Völlig unklar ist auch, wie viele Menschen noch in Mosul leben, die zwischen die Fronten geraten. Von mehr als einer Million ist die Rede. Erwartet wird eine große Fluchtwelle, die kaum zu bewältigen sein und die Angreifer erwartbarer Kritik aussetzen wird. Die irakische Regierung hat die Menschen aufgefordert, in ihren Häusern zu bleiben. Das aber würde die Bombardierung der Stadt und deren Säuberung von IS-Kämpfern deutlich erschweren.

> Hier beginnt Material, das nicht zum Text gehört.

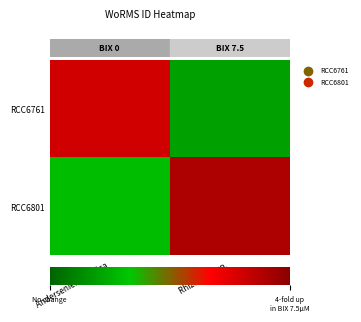

Reading right to left, what are all the values shown in this chart?

RCC6761: Rhizobium sp.=0.2	Anderseniella baltica=0.8
RCC6801: Rhizobium sp.=0.9	Anderseniella baltica=0.3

Der irakische Brigadegeneral Haider Obaidi erklärte, was die Schwierigkeiten belegt, dass der Luftraum von der von den USA geführten Koalition beansprucht wird, über den Gebieten, in denen sich schiitische Milizen aufhalten, aber nicht. Er verriet aber auch, dass die westliche Seite von Mosul offen bleiben soll: "Wir versuchen, ihnen eine Fluchtmöglichkeit zu eröffnen, um nach Syrien zu gelangen." Das wollte allerdings Brigadegeneral Yahya Rasoul so nicht stehen lassen. Selbst wenn sie dort flüchten sollten, würden sie dort getötet werden.